Jones was always growing flowers. He had a plot with the community gardening group Project Grow, and over time the flowers pushed out the vegetables.

He’s still on the Project Grow board, but finds he doesn’t really have time to tend another garden.

Though his interest in flowers turned into his job, Jones said it’s still fun to grow and arrange the bouquets. He doesn’t even mind the early morning deliveries, though he admits that the least likable part of his business is dealing with traffic when he delivers during the day.

During his delivery season, Jones spends more of his time tending the business than the flowers.

He figures he spends about 15 hours a week out at the land he rents from Dawn Farm on Stony Creek Road. His plot is out behind the parking lot, within sight of the donkeys and llamas, just next to the turkeys waiting for Thanksgiving. If the wind is right, you’ll get the full smelly effect of life on a farm.

On the day I stopped by, the gusty wind was easily outmaneuvered, and it was a treat to watch the bees, the butterflies and even the giant orb spider while morning clouds cleared out of a blue, blue sky. A wall of goldenrod barricaded the rows of beds on the far side.

Jones has about 100 beds in the garden, each about 100 square feet with either flowers in bloom, flowers waiting to bloom or flowers finished blooming.

The daffodils, of course, have already disappeared for the year, and the short lilac bushes are nothing but puckered leaves. But there are beds busy with colorful zinnia and dahlias, along with pale pink lisianthus, a light green nicotiana and Frosty Morn sedum.

Jones also grows greenery for his bouquets, including boxwood and red cedar, but not firs, which make every bouquet look like Christmas, he said.

The mix means the color and life of the garden changes as the summer moves on. This can make for a less-than-neat plot, but Jones doesn’t care. It’s the difference between gardening for a business and gardening for yourself.

“I have to remember this is not my yard, and it’s not my garden,” he said. “It’s never going to be perfect.”

For information about Good Scents Gardens, including a gallery of bouquets, is on the firm’s website.

About the writer: Marianne Rzepka, former reporter for the Ann Arbor News and Detroit Free Press, is a Master Gardener who lives in Ann Arbor and thinks it’s fun to turn the compost pile.

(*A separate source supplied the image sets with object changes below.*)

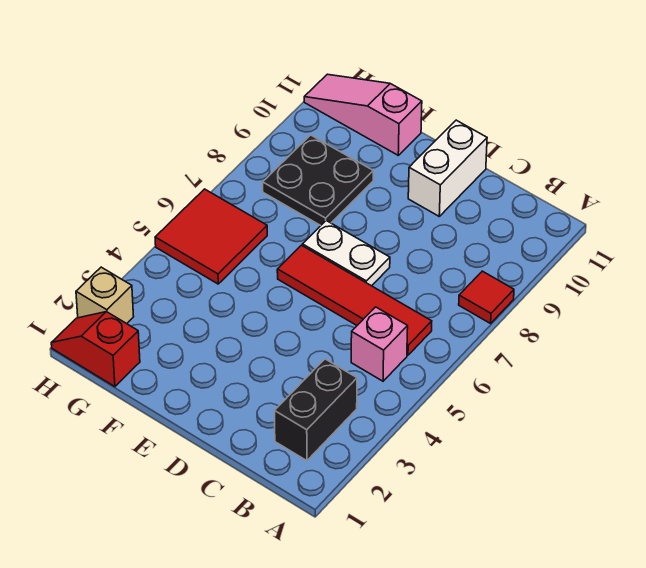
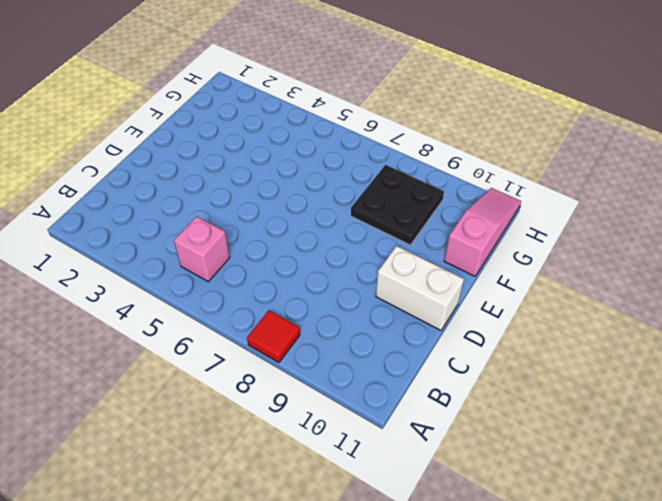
none -> black brick B2:B3 level 1
none -> red tile B6:E6 level 1

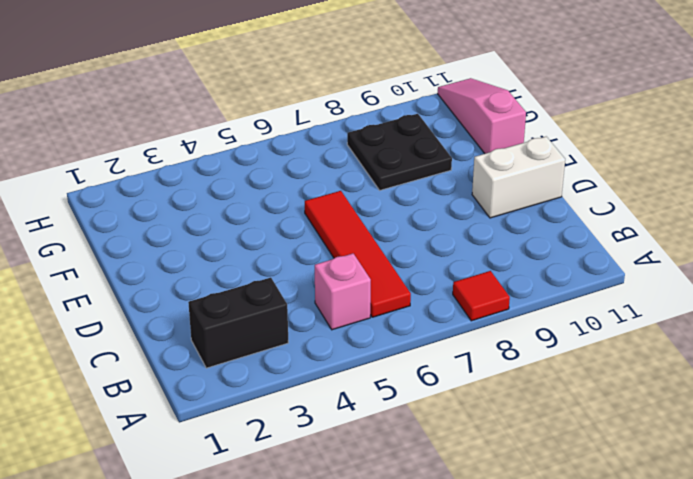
none -> white plate D7:E7 level 1
none -> red slope G1:H1 level 1 top G

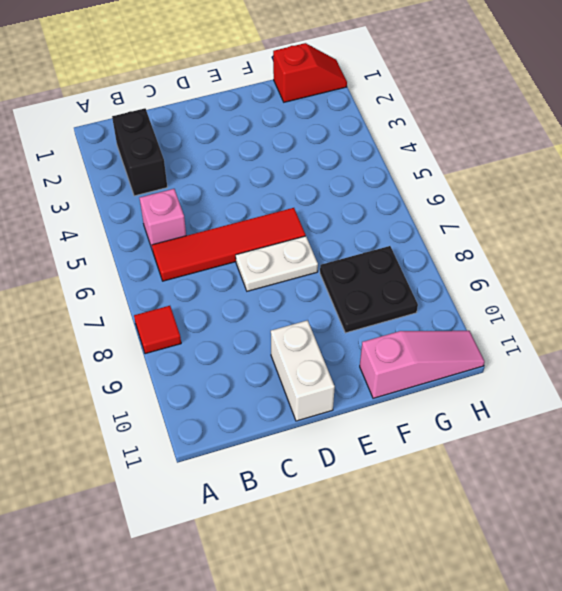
none -> red tile G5:H6 level 1
none -> tan brick H2 level 1

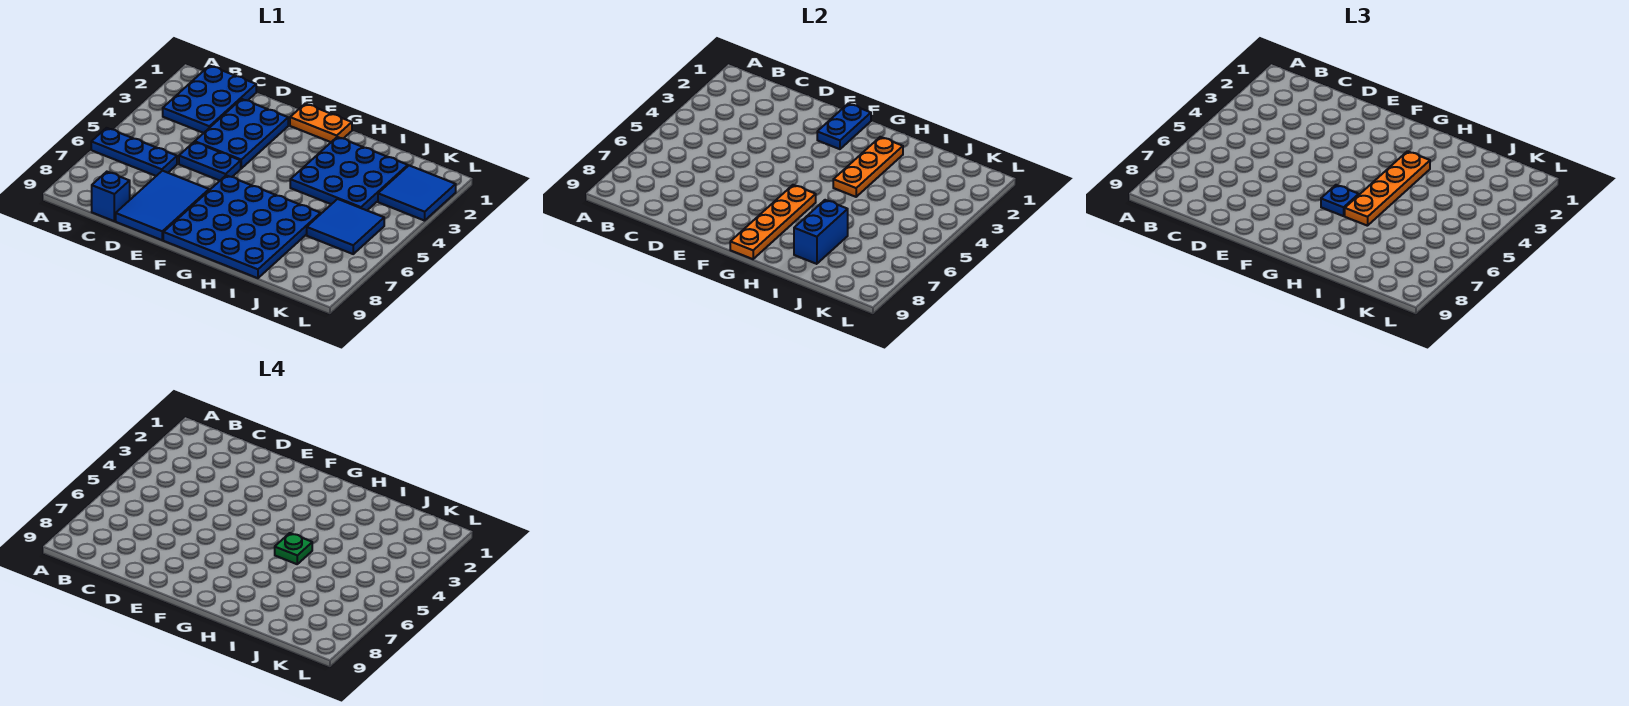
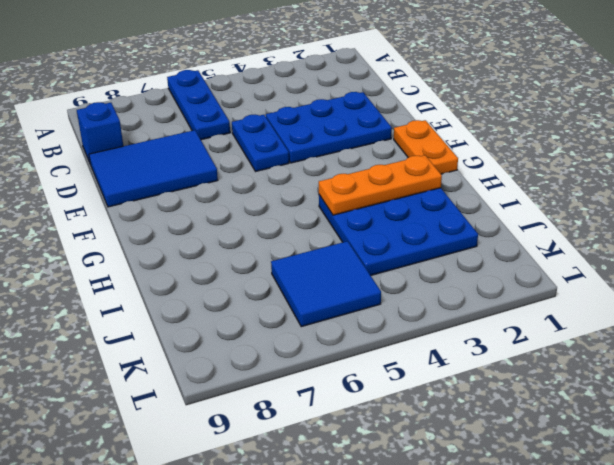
none -> blue plate B1:C3 level 1
none -> blue plate F6:I9 level 1
none -> blue tile K2:L3 level 1

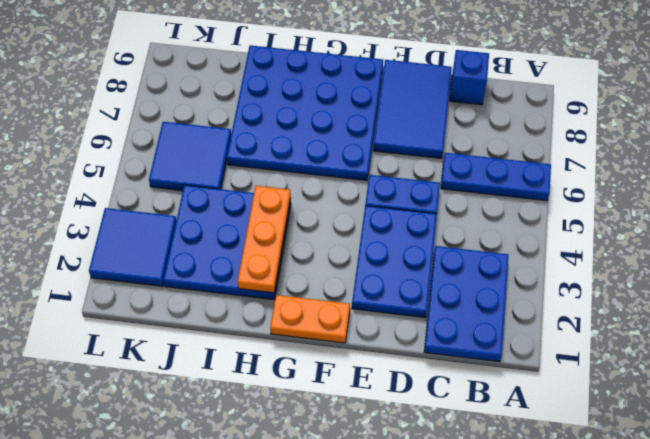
none -> blue plate F1:F2 level 2
none -> orange plate G6:G9 level 2
none -> blue brick I7:I8 level 2

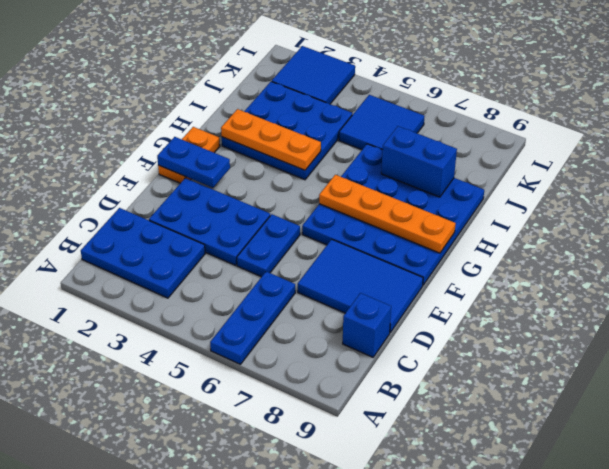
none -> blue plate G6 level 3
none -> orange plate H3:H6 level 3
none -> green plate H5 level 4

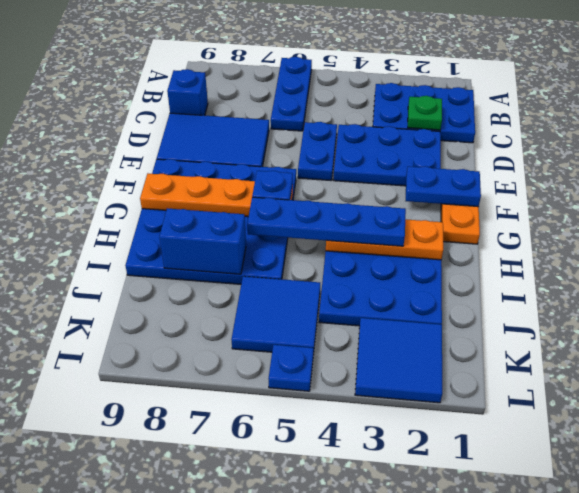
green plate C2 level 2 -> green plate H5 level 4
blue plate H3:H6 level 3 -> orange plate H3:H6 level 3
blue plate L5 level 1 -> none

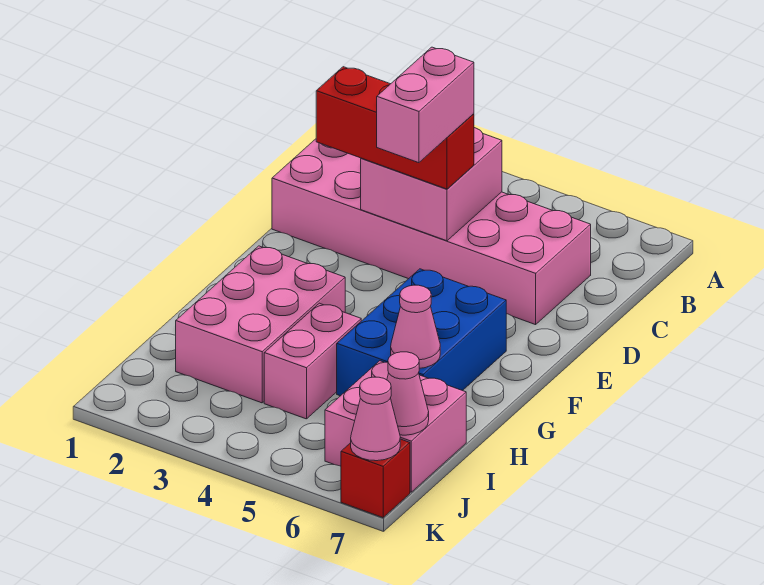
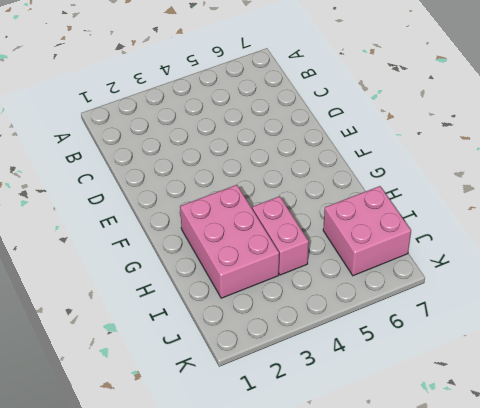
none -> pink brick C1:D6 level 1
none -> blue brick F5:H6 level 1
none -> red brick K7 level 1

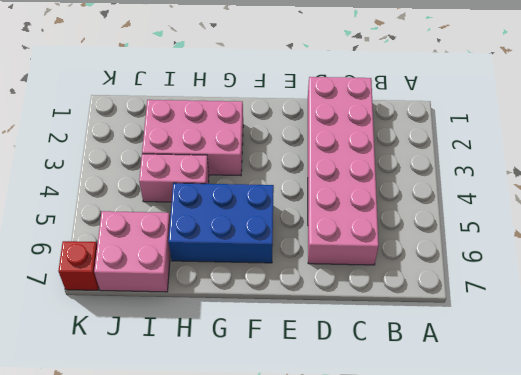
none -> pink brick C3:D4 level 2
none -> pink cone H6 level 2
none -> pink cone J7 level 2

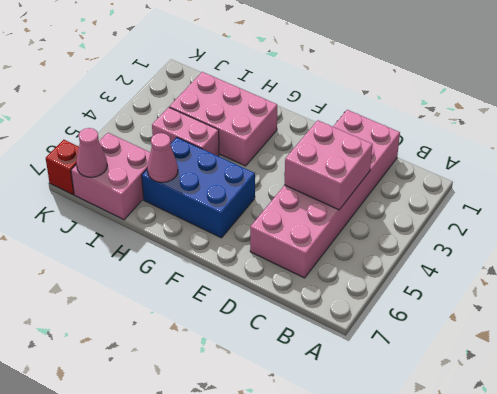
none -> pink cone K7 level 2
none -> red brick D2:D4 level 3
none -> pink brick D4:E4 level 4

Flowers in a tub for Good Scents Gardens

Flowers soon to be transformed into bouquets for Good Scents Gardens' customers.

2 Comments

  1. By Anon
    September 12, 2010 at 10:48 pm | permalink

    I’ve been a customer of Good Scents Gardens for the past couple of years. Delightful surprise each Monday morning when I receive my bouquet. The bouquets are thoughtfully proposed and reminded of where we are at the spring, summer and fall season. I wish Kirk the best and hope he is around for many growing seasons.

  2. By Heidi
    September 14, 2010 at 10:15 am | permalink

    I am a “charter subscriber” and have enjoyed Kirk’s lovely bouquets for years. My first subscription was a gift from my husband, but I have continued as a gift to myself! You can’t find a better value (delivered no less), and they are truly one of a kind — you won’t find these type of flowers commercially, very unusual and beautiful. I look forward to Monday’s now — waking up to flowers on my doorstep!